1.         Dans le présent règlement, on entend par :

 

« intervenant de la santé » :  une personne physique, autre qu’un professionnel de la santé au sens de la Loi sur les accidents du travail et les maladies professionnelles (L.R.Q., c. A-3.001) inscrite au tableau d’un ordre professionnel régi par Le code des professions (L.R.Q., c. C-26) et oeuvrant dans le domaine de la santé, y compris un acupuncteur inscrit au registre des acupuncteurs tenu par le secrétaire de l’Ordre professionnel des médecins du Québec conformément au Règlement sur l’exercice de l’acupuncture par des personnes autres que des médecins (D. 1299-85 [M-9, r. 8.1]);

 

 

[24]           Il faut donc conclure que les traitements de massothérapie ne font pas partie de l’assistance médicale à laquelle le travailleur a droit. Or, la décision qui entérine l’accord intervenu entre les parties accorde à ce travailleur le droit à ces traitements. La décision comporte une erreur de droit manifeste et déterminante et doit être révisée.

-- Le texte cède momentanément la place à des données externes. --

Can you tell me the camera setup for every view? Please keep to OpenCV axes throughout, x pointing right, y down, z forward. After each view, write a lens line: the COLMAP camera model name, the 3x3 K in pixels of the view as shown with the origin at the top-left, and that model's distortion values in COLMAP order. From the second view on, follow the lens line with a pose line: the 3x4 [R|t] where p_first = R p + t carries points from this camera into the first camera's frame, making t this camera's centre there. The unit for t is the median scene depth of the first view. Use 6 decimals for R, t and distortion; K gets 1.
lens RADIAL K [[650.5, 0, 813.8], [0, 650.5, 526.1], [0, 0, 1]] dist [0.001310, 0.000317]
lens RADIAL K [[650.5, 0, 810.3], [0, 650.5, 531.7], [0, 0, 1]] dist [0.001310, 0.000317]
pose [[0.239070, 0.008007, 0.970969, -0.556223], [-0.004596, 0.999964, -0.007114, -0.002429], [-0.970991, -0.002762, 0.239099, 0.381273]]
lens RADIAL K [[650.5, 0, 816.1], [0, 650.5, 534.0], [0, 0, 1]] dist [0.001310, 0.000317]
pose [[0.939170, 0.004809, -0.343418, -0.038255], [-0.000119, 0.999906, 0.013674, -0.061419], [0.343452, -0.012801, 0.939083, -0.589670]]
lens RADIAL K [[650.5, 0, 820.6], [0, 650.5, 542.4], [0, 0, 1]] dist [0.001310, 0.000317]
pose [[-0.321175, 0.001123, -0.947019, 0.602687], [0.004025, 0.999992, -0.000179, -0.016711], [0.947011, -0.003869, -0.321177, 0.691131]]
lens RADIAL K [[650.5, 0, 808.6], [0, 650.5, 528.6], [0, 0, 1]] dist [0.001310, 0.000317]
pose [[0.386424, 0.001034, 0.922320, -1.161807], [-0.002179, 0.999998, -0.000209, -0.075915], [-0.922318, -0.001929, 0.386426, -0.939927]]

[25]           La situation en l’espèce est identique à celle soumise à l’attention de la Commission des lésions professionnelles, dans l’affaire Larocque et Commission scolaire du Lac-Témiscamingue[8]. Après avoir conclu que les traitements de massothérapie ne font pas partie de l’assistance médicale à laquelle le travailleur peut avoir droit, la Commission des lésions professionnelles ajoute les commentaires suivants :

« D’ailleurs, la représentante de la travailleuse ne prétend pas que les traitements de massothérapie sont prévus à l’article 189 ou au règlement. Elle demande qu’une exception soit fait dans le cas de la travailleuse. Elle soutient qu’une telle exception se justifie par le fait que, dans la région du domicile de la travailleuse, aucun intervenant de la santé ne dispense des traitements de massothérapie.

 

La Commission des lésions professionnelles est d’avis qu’ouvrir la porte à une telle exception serait aller à l’encontre de ce que permet l’article 189 et le Règlement sur l’assistance médicale. »

 

 

[26]           La Commission des lésions professionnelles partage ce point de vue.

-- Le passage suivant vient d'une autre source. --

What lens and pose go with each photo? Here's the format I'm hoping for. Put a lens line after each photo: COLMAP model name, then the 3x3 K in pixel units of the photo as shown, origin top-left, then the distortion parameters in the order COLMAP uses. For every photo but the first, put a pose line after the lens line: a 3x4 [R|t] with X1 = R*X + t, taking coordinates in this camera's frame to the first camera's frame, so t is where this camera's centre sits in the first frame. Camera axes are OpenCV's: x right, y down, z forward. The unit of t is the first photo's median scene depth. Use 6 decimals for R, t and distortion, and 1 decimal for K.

PAR CES MOTIFS, LA COMMISSION DES LÉSIONS PROFESSIONNELLES :

ACCUEILLE la requête en révision de la Commission de la santé et de la sécurité du travail;

RÉVISE la décision de la Commission des lésions professionnelles rendue le 11 mars 2003;

DÉCLARE que M. Gary Presseault n’a pas droit au remboursement des frais de traitement de massothérapie.

 

 

__________________________________

 

 

MARIE BEAUDOIN

 

Commissaire

 

 

 

 

M. Fernand Gagnon

S.C.E.P. (LOCAL 233)

            Représentant de la partie requérante

 

 

Me Jean McGuire

MCGUIRE, BOYER, DUSSAULT, AVOCATS

            Représentant de la partie intéressée

 

 

Me Anne Vézina

PANNETON LESSARD

            Représentante de la partie intervenante

 



[1]         L.R.Q., c. A-3.001.

[2]         c. A-3.001, r. 0.002.

[3]         [1987] R.J.Q., 2641 (C.P.).

[4]          C.A.L.P. 09394-07-8809, 92-02-12, R. Brassard.

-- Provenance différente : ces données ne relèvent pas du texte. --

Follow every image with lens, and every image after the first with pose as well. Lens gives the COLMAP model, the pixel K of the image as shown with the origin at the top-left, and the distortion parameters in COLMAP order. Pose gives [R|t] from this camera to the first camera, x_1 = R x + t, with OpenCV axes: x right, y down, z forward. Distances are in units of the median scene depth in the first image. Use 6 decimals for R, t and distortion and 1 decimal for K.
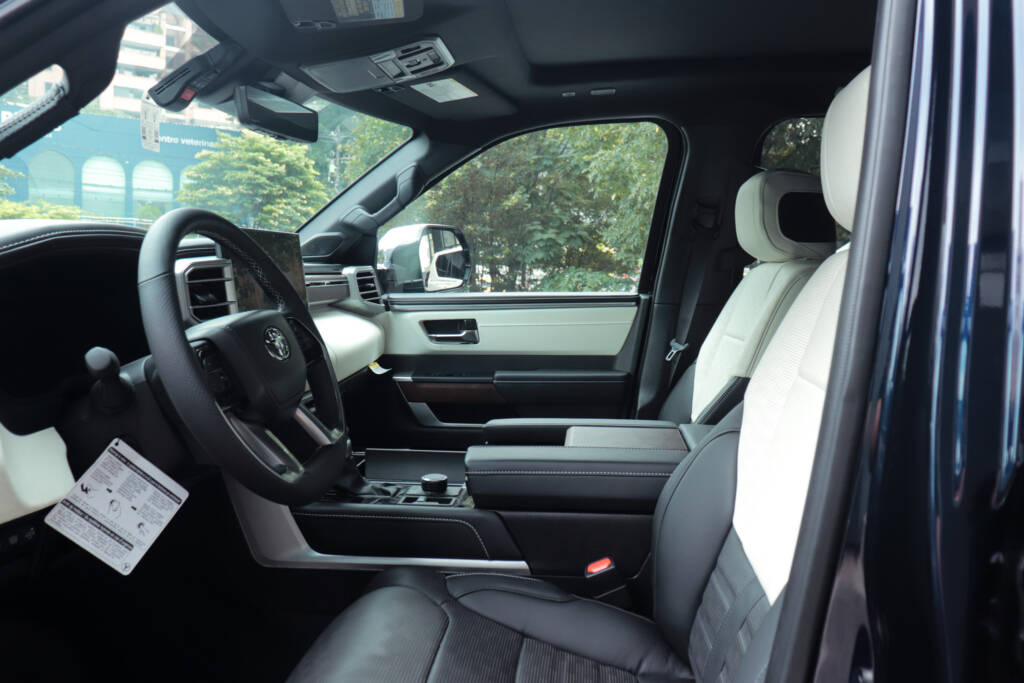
lens RADIAL K [[809.2, 0, 518.5], [0, 809.2, 349.9], [0, 0, 1]] dist [0.004846, -0.017348]
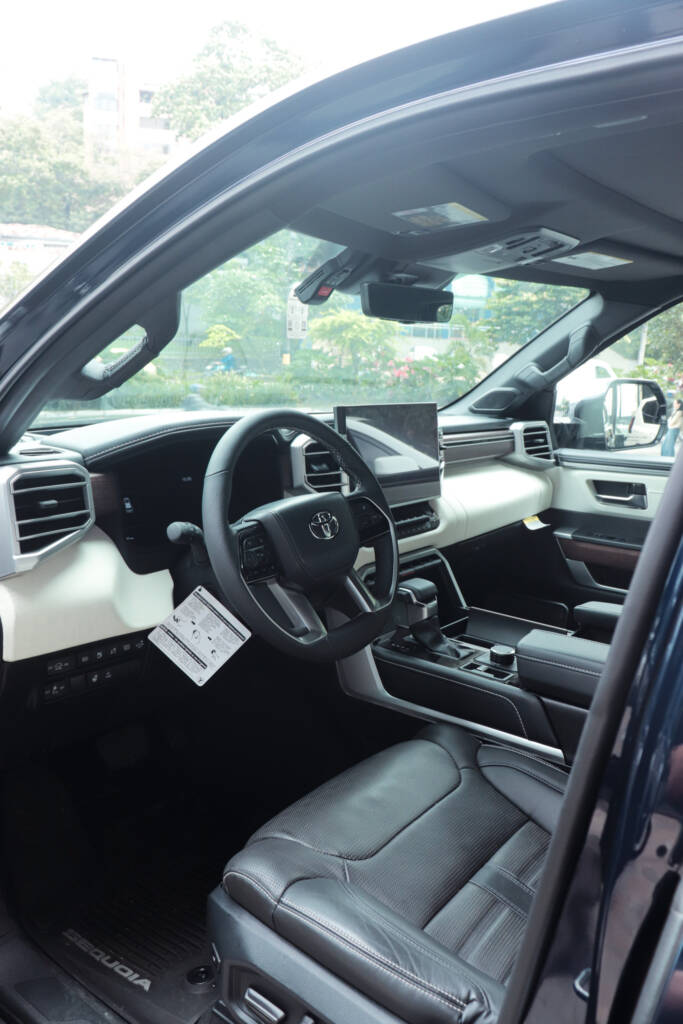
lens RADIAL K [[809.2, 0, 354.4], [0, 809.2, 551.8], [0, 0, 1]] dist [0.004846, -0.017348]
pose [[0.849474, 0.152953, -0.504974, 0.151543], [-0.093739, 0.985585, 0.140837, -0.062156], [0.519236, -0.072302, 0.851567, -0.000388]]
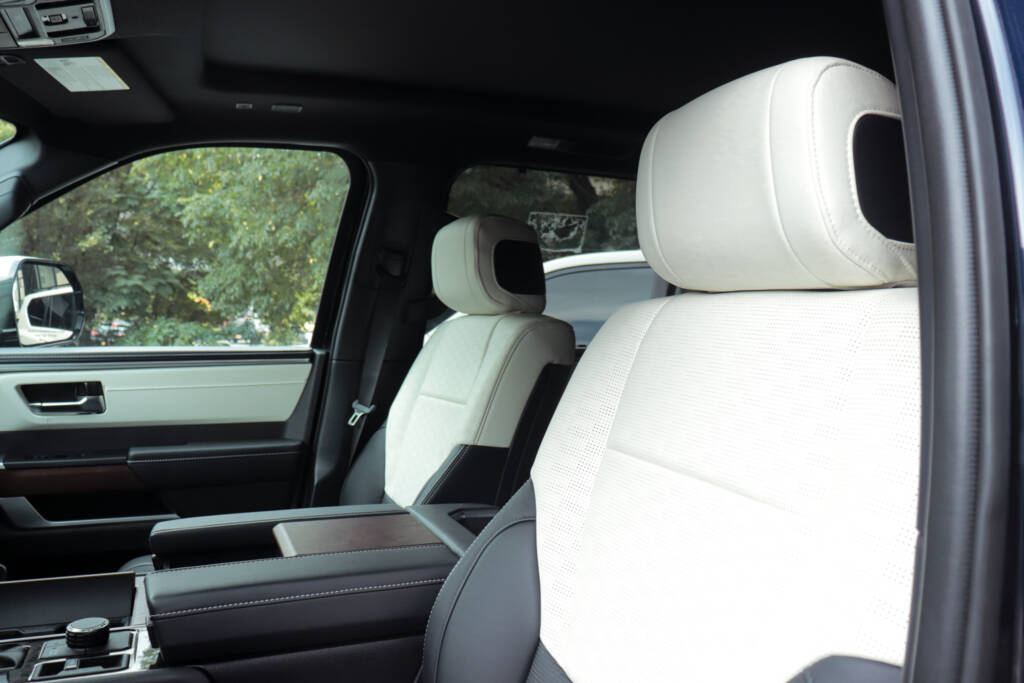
lens RADIAL K [[809.2, 0, 500.5], [0, 809.2, 340.5], [0, 0, 1]] dist [0.004846, -0.017348]
pose [[0.891202, 0.004794, 0.453581, -0.063685], [0.029900, 0.997149, -0.069286, -0.012171], [-0.452619, 0.075309, 0.888518, 0.142842]]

[5]          L.R.Q., 1992, c. 11, Loi modifiant la Loi sur les accidents du travail et les maladies          professionnelles, la Loi sur la santé et la sécurité du travail et la Loi sur l’assurance-maladie,            art. 8.

[6]         Marc Packwood et Dépanneur Packwood & Fils enr., 191381-64-0204, 02-07-26, L. Landriault.

[7]         Alain Deschênes et Robco inc. et CSST, 122443-73-9908, 00-10-25, C.-A. Ducharme.

[8]          C.L.P. 196762-08-0212, 03-11-06, M. Lamarre.